» **Instructions for the task**: Please filter the data down to the lines that include the word "beige" and copy them.

» **Source information**:
───

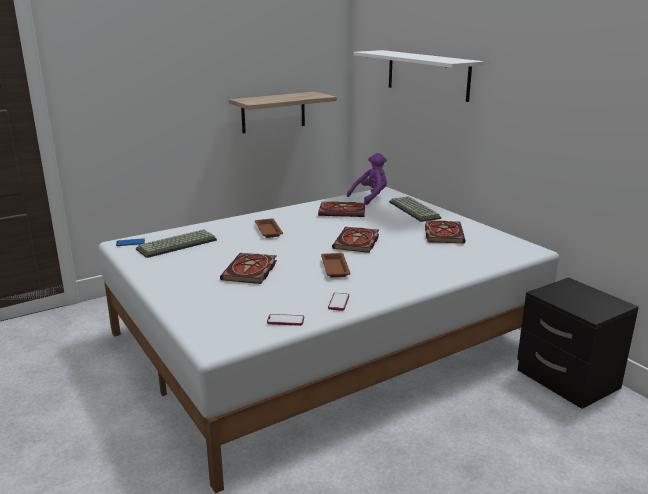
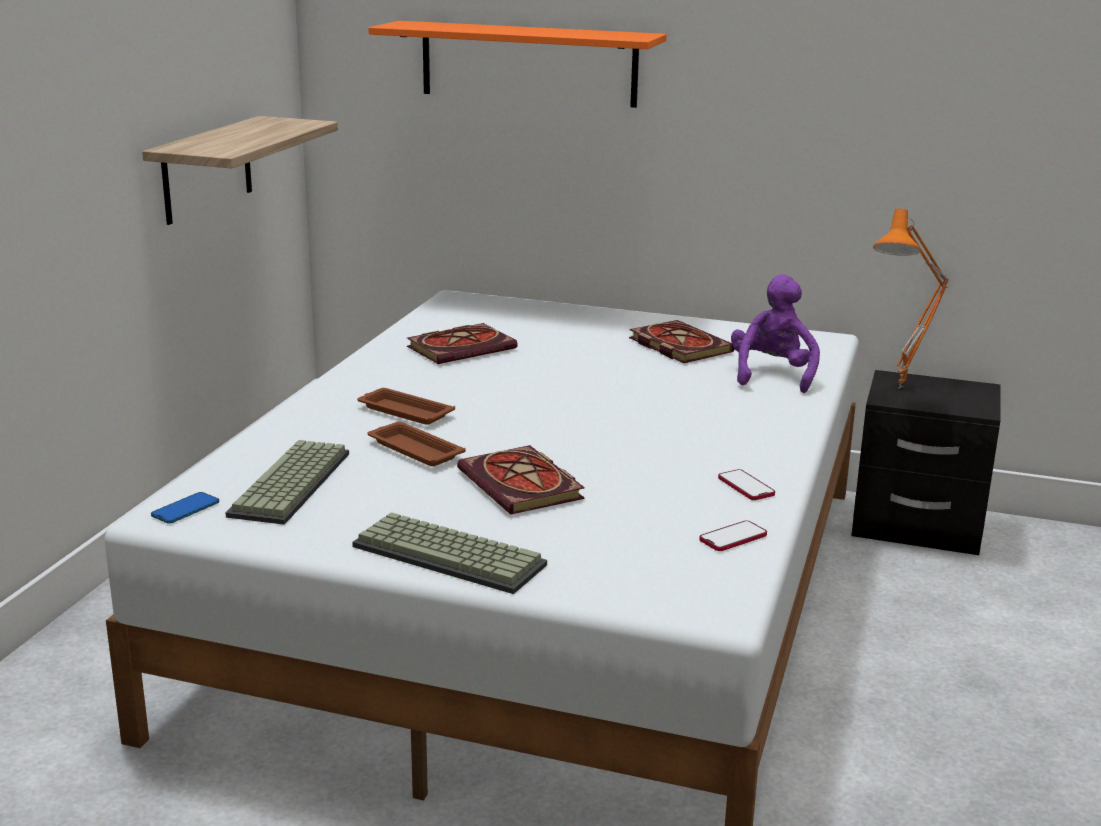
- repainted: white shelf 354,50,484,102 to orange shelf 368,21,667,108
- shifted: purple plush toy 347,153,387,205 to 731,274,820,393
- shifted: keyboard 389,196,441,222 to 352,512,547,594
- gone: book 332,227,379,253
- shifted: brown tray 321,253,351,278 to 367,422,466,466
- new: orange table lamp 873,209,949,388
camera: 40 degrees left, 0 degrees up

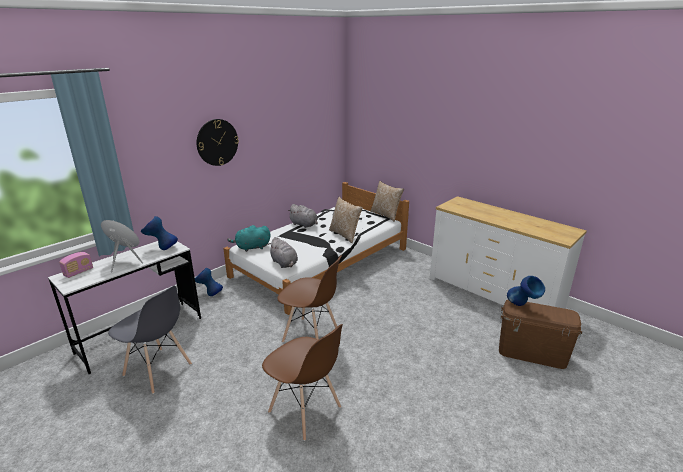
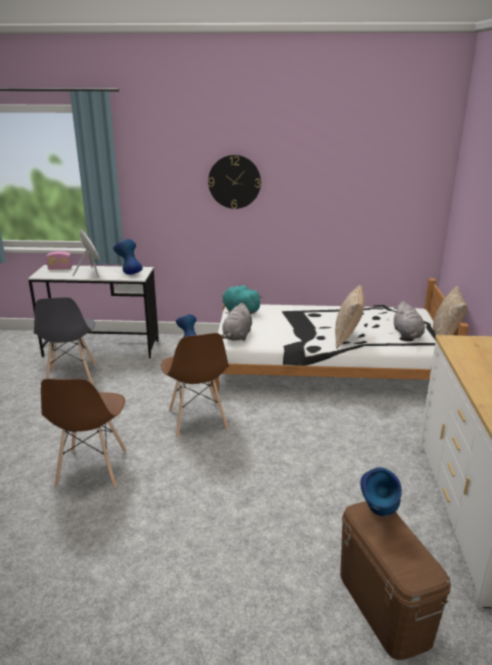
- shifted: grey plush toy 288,204,318,228 to 393,301,425,339
camera: 50 degrees right, 0 degrees up

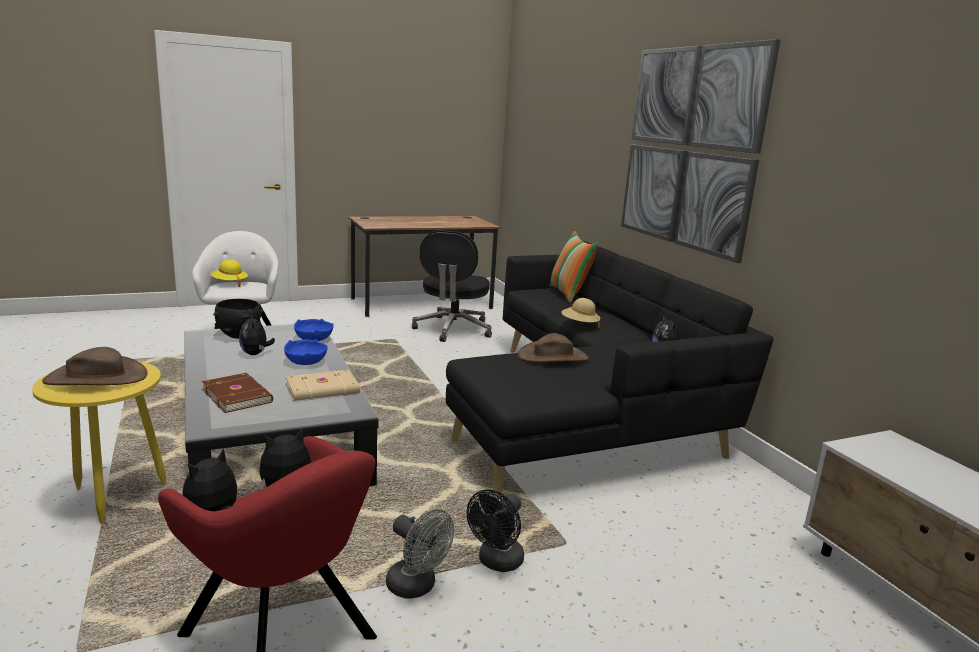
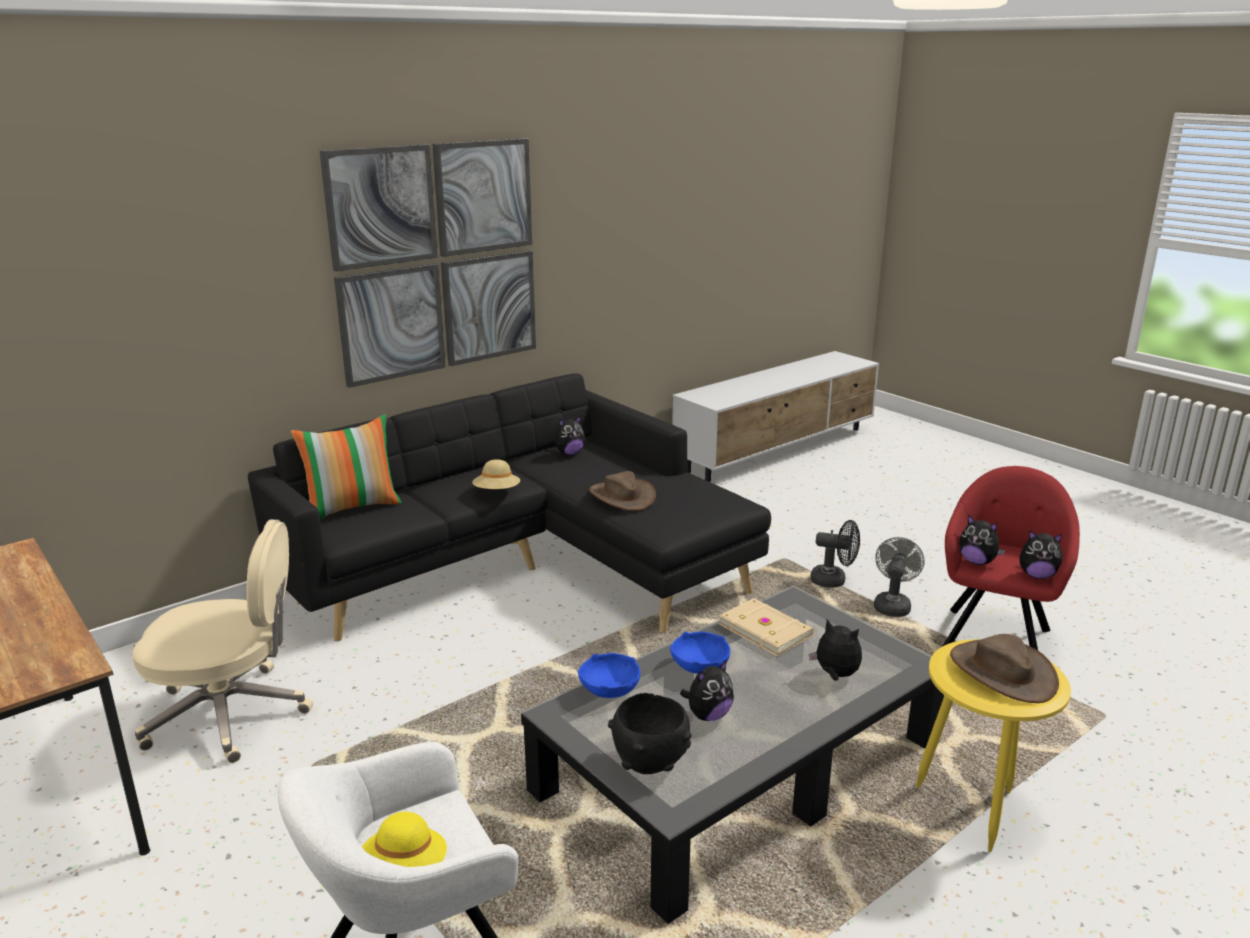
- repainted: black office chair 412,230,492,342 to beige office chair 132,519,313,763
- swapped: brown book 202,373,273,413 to plush toy 809,619,862,681
camera: 105 degrees left, 5 degrees up

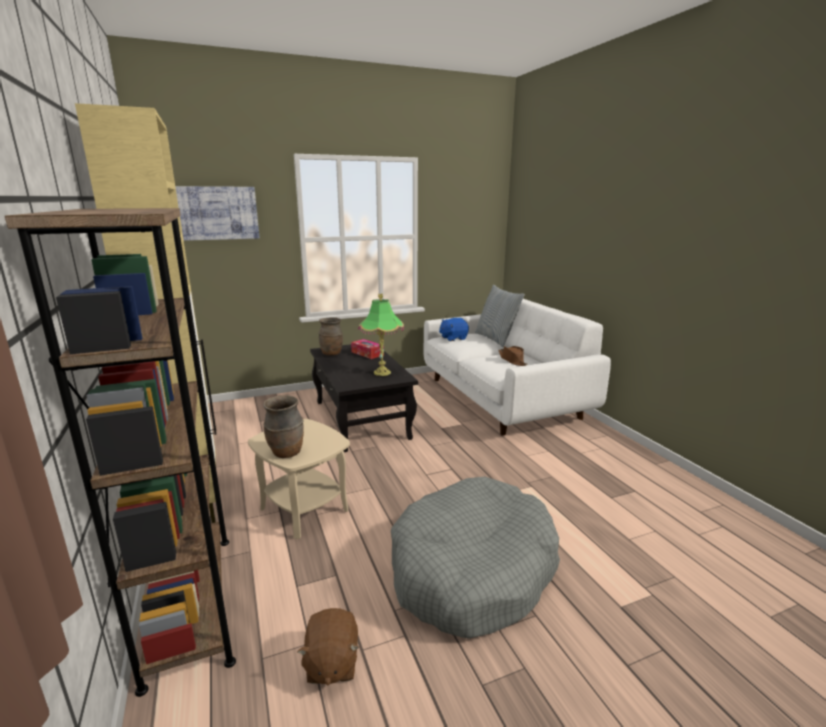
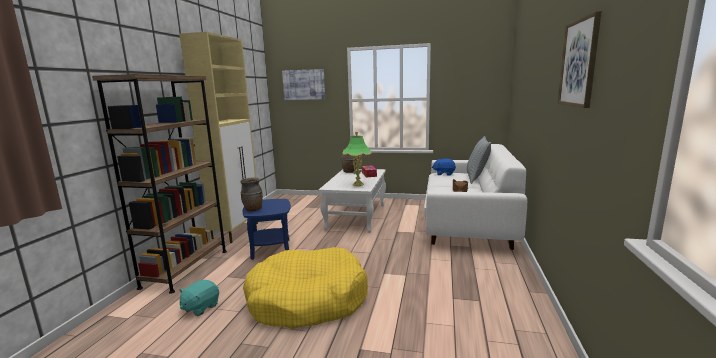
- repainted: black coffee table 310,344,418,452 to white coffee table 319,169,386,233
- repainted: beige side table 248,419,350,539 to blue side table 243,199,291,260
- repainted: grey dog bed 391,477,560,639 to yellow dog bed 243,247,368,329
- repainted: brown plush toy 297,608,359,686 to turquoise plush toy 179,280,219,316
- new: picture 558,11,602,108
camera: 35 degrees right, 5 degrees down

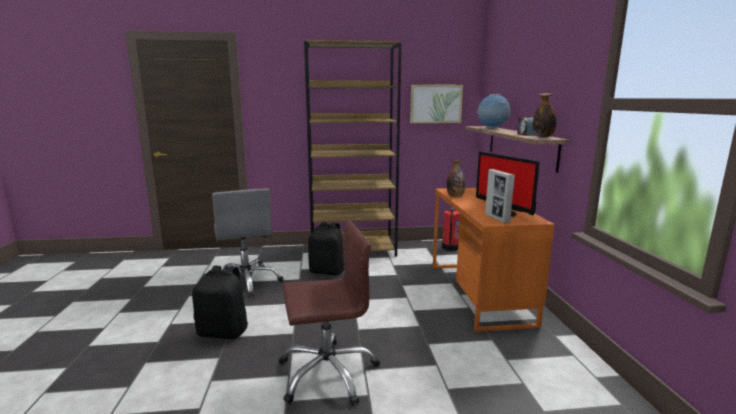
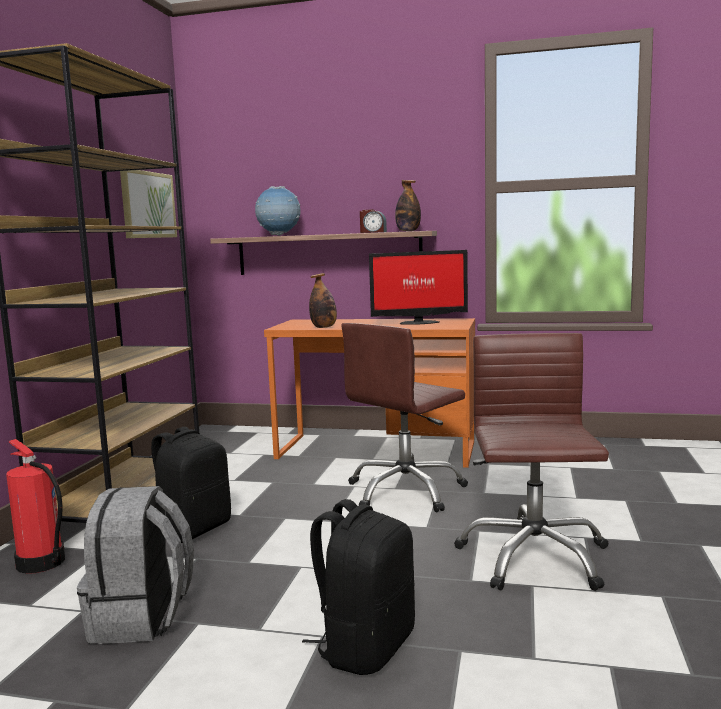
- gone: picture frame 485,169,515,223
- swapped: grey office chair 212,189,284,298 to grey backpack 77,486,194,644
- shifted: fire extinguisher 442,206,460,251 to 6,439,65,574
- new: brown office chair 341,323,468,512
camera: 70 degrees left, 5 degrees down

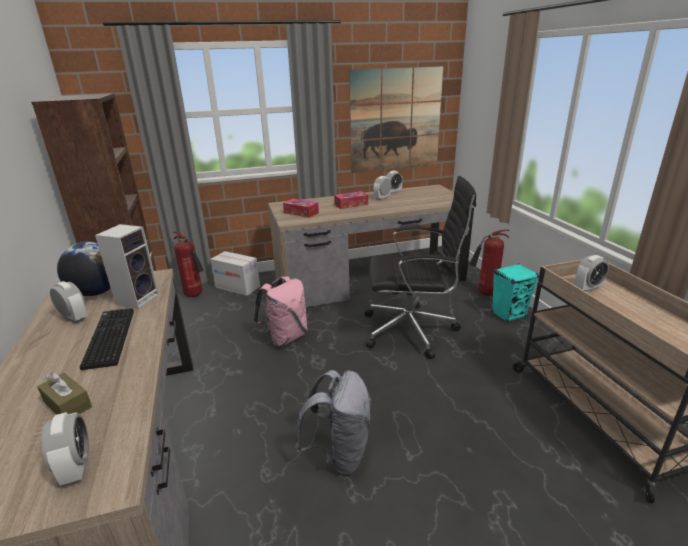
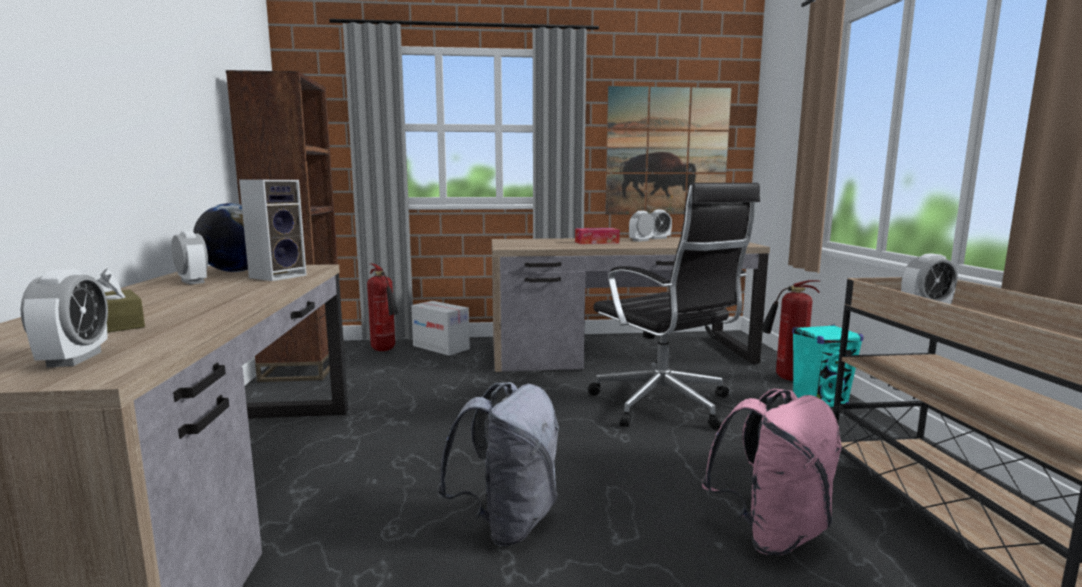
- rotated: black office chair 365,176,476,359 = 588,183,760,430 45 degrees clockwise
- gone: tissue box 283,199,319,218
- shifted: pink backpack 254,276,308,347 to 702,388,842,555
- gone: keyboard 80,308,134,370
camera: 10 degrees right, 15 degrees down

───

» **Output of the task**:
- repainted: black office chair 412,230,492,342 to beige office chair 132,519,313,763
- repainted: beige side table 248,419,350,539 to blue side table 243,199,291,260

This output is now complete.